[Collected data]
=-=-=

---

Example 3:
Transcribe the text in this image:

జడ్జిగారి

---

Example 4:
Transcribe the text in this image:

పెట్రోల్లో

=-=-=

## WORK ORDER:
Restate every line of the data above exactly as it was written.

## ANSWER BELOW:
---

Example 3:
Transcribe the text in this image:

జడ్జిగారి

---

Example 4:
Transcribe the text in this image:

పెట్రోల్లో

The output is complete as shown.